Stored dataset items

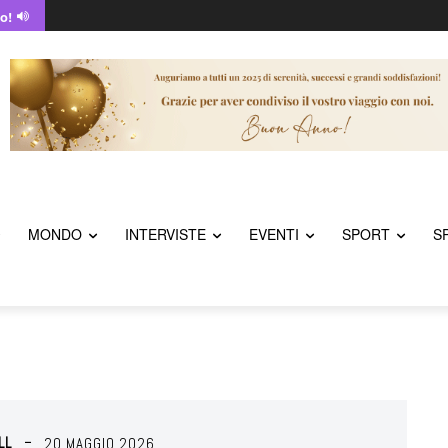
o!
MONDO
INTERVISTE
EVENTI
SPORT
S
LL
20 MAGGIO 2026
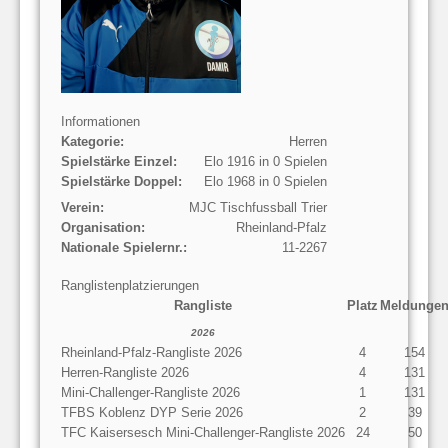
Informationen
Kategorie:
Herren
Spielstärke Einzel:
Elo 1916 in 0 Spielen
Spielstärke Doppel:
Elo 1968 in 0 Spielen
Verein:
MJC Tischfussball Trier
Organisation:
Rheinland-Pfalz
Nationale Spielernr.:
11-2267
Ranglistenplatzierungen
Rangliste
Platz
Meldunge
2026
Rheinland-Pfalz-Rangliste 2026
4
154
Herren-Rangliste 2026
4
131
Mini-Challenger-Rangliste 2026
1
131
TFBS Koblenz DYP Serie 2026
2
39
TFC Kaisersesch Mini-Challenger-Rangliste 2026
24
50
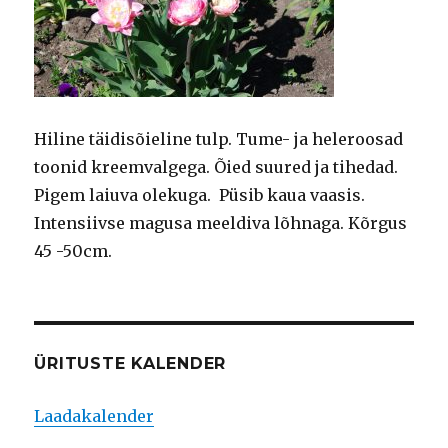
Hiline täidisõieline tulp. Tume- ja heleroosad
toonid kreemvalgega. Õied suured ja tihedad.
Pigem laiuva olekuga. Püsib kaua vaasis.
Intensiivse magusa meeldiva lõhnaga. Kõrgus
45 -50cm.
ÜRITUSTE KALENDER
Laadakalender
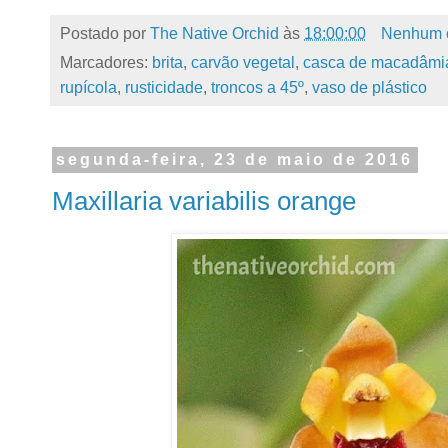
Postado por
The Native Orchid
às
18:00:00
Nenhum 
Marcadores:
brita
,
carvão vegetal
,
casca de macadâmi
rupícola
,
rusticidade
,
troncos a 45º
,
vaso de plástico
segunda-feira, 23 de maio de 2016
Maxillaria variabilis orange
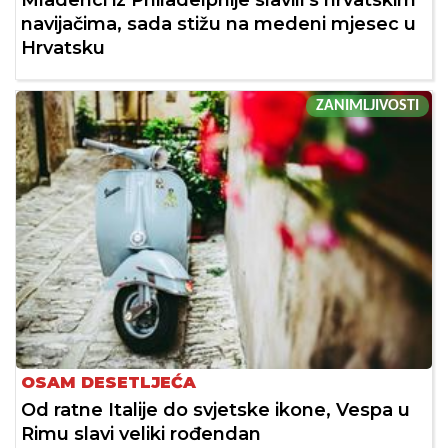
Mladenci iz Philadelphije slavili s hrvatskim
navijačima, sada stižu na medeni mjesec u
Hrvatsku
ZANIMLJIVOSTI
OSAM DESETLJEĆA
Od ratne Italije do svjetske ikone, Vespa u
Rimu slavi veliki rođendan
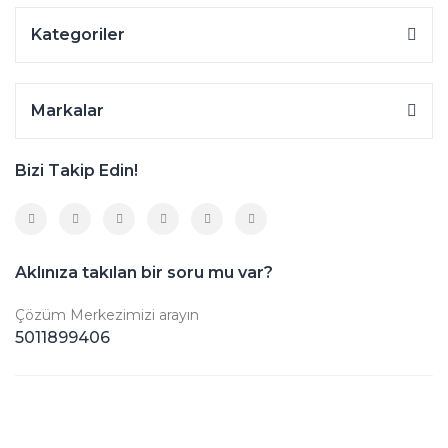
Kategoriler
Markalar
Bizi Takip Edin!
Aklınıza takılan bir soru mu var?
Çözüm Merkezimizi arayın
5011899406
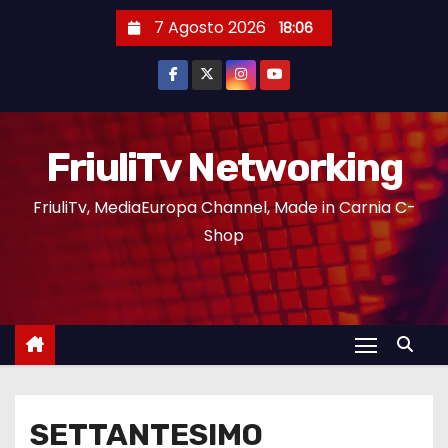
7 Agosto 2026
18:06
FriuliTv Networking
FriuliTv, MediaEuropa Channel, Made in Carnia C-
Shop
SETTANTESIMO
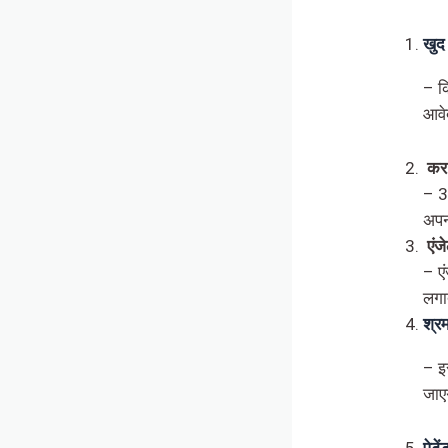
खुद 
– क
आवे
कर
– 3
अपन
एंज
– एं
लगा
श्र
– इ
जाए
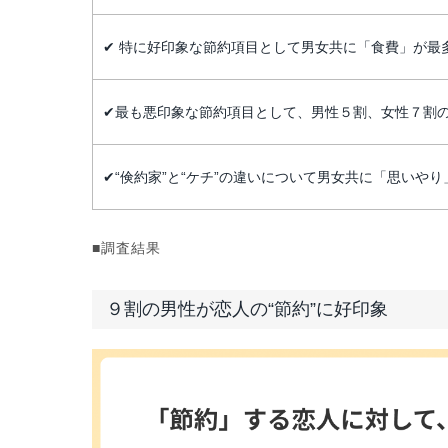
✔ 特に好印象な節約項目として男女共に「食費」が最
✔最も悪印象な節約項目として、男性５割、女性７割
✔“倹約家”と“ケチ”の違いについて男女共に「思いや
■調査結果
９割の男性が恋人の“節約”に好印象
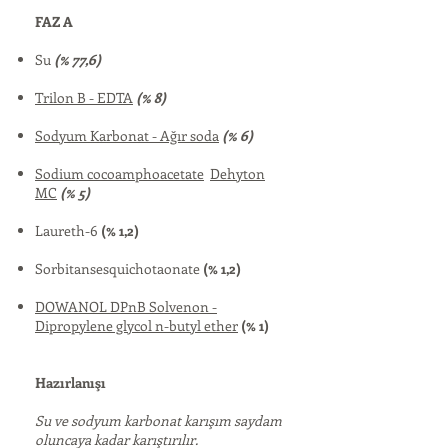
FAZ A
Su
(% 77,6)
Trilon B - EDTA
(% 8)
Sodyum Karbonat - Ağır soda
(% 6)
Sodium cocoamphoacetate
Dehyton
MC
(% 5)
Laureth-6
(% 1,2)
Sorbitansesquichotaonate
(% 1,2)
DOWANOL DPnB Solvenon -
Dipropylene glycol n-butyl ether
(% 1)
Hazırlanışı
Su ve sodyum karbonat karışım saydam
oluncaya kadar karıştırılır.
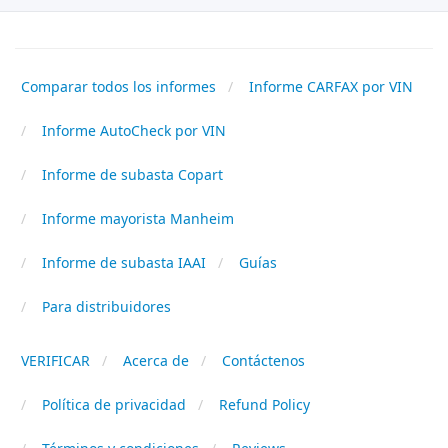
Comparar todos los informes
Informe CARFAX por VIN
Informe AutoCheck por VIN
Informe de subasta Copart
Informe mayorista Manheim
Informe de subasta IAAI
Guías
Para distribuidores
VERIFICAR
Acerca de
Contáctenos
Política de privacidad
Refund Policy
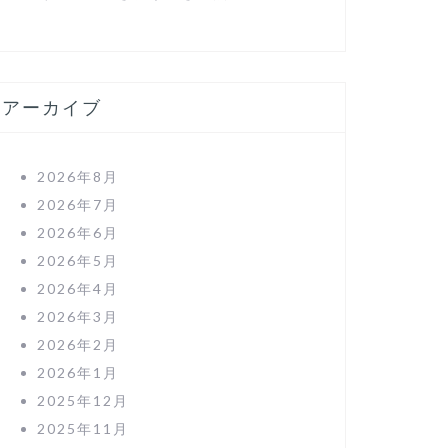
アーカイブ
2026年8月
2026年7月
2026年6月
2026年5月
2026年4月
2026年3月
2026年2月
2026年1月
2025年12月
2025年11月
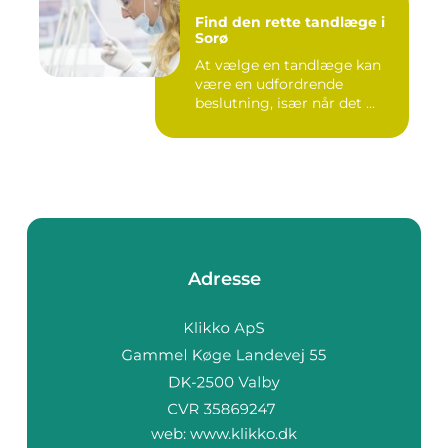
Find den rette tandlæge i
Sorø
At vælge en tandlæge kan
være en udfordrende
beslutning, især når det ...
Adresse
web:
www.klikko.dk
* * *
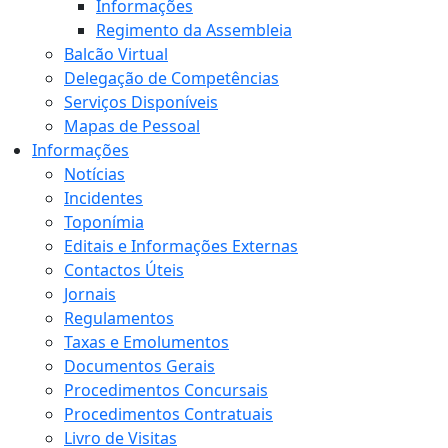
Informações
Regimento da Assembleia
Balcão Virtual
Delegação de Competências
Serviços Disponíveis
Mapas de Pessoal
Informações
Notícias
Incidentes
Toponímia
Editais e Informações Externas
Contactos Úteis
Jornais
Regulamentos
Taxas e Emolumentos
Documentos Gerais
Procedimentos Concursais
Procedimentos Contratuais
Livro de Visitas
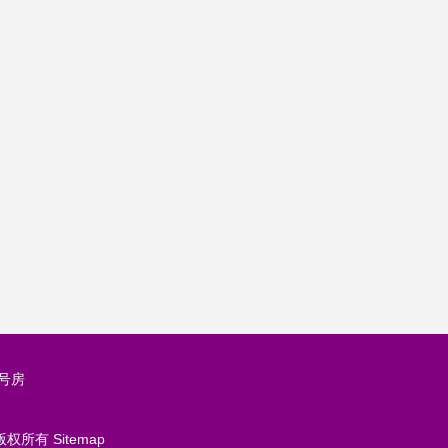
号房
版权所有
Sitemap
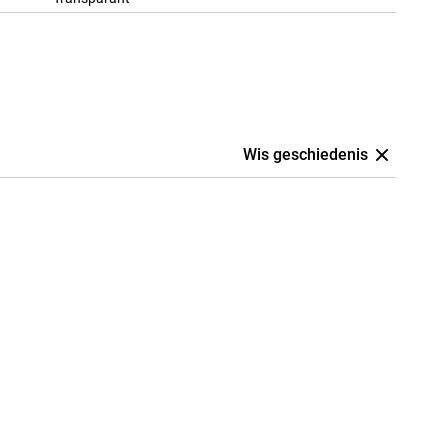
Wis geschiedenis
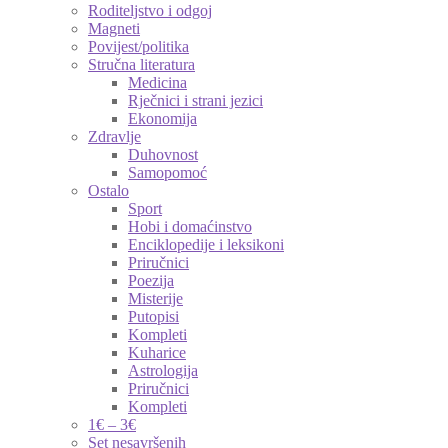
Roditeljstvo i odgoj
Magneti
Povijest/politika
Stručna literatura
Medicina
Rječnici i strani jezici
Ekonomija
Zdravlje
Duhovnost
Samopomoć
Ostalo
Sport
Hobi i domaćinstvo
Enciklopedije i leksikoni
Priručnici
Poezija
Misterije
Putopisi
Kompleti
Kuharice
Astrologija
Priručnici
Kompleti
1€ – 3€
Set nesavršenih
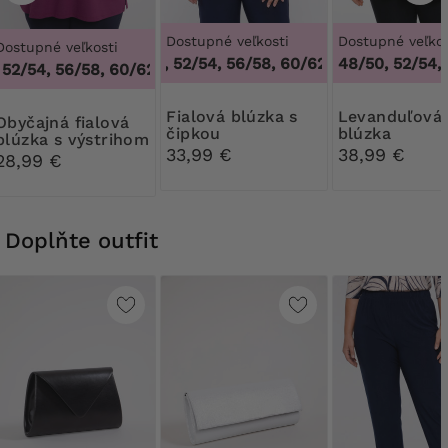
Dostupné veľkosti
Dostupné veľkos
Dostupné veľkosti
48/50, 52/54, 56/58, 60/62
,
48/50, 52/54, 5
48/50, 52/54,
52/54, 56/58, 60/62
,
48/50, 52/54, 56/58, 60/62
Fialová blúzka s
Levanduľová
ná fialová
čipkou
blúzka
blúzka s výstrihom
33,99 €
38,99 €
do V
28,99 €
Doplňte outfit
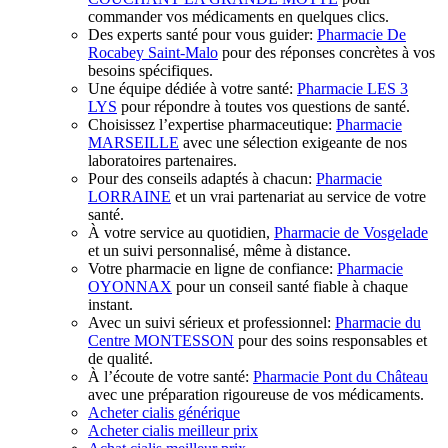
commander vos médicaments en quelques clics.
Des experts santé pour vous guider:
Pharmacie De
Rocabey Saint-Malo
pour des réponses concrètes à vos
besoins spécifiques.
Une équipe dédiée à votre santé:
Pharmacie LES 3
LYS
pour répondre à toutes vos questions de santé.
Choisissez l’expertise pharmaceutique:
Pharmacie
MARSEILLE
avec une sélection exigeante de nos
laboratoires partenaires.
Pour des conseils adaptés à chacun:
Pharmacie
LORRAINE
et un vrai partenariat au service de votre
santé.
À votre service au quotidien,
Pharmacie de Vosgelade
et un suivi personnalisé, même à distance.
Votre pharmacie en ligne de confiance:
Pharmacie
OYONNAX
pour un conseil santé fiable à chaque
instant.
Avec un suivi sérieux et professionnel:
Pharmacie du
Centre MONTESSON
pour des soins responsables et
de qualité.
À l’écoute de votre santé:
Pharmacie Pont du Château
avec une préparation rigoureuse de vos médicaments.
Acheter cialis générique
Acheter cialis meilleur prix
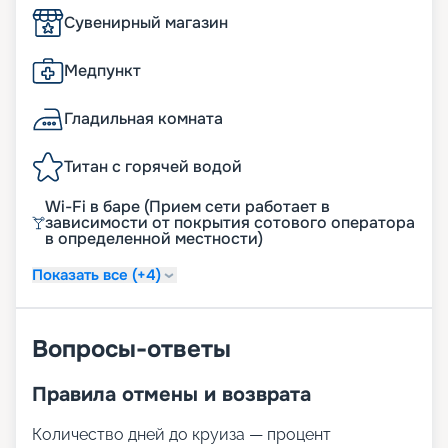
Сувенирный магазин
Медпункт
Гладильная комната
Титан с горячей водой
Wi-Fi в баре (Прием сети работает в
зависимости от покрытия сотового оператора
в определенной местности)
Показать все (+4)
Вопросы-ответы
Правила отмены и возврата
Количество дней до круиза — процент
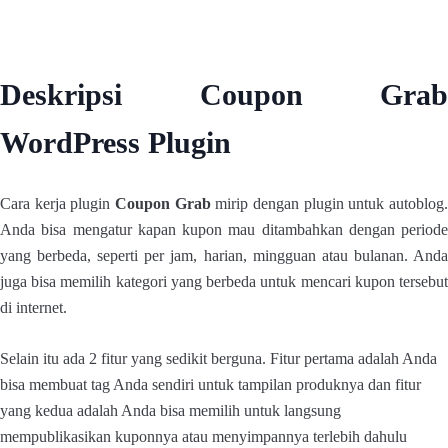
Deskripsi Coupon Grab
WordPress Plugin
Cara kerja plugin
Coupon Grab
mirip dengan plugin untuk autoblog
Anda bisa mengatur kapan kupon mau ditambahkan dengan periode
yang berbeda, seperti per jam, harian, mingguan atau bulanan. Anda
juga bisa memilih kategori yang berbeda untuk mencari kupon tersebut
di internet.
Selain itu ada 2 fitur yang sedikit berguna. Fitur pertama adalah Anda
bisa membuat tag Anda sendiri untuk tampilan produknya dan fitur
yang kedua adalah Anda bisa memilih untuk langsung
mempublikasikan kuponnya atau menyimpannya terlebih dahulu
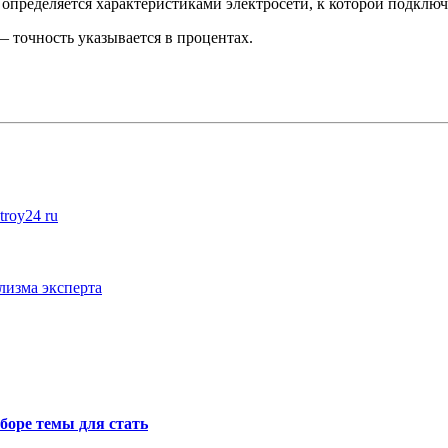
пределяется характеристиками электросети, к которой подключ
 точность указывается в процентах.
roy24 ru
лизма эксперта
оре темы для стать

*How to complete this task*:
Above are records with pictures. Reproduce exactly only the lines from the line with "Trilon B - EDTA" through the line with "Comparar todos los informes", both ends included, and leave the pictures out.

*Written answer*:
Trilon B - EDTA
(% 8)
Sodyum Karbonat - Ağır soda
(% 6)
Sodium cocoamphoacetate
Dehyton
MC
(% 5)
Laureth-6
(% 1,2)
Sorbitansesquichotaonate
(% 1,2)
DOWANOL DPnB Solvenon -
Dipropylene glycol n-butyl ether
(% 1)
Hazırlanışı
Su ve sodyum karbonat karışım saydam
oluncaya kadar karıştırılır.
Comparar todos los informes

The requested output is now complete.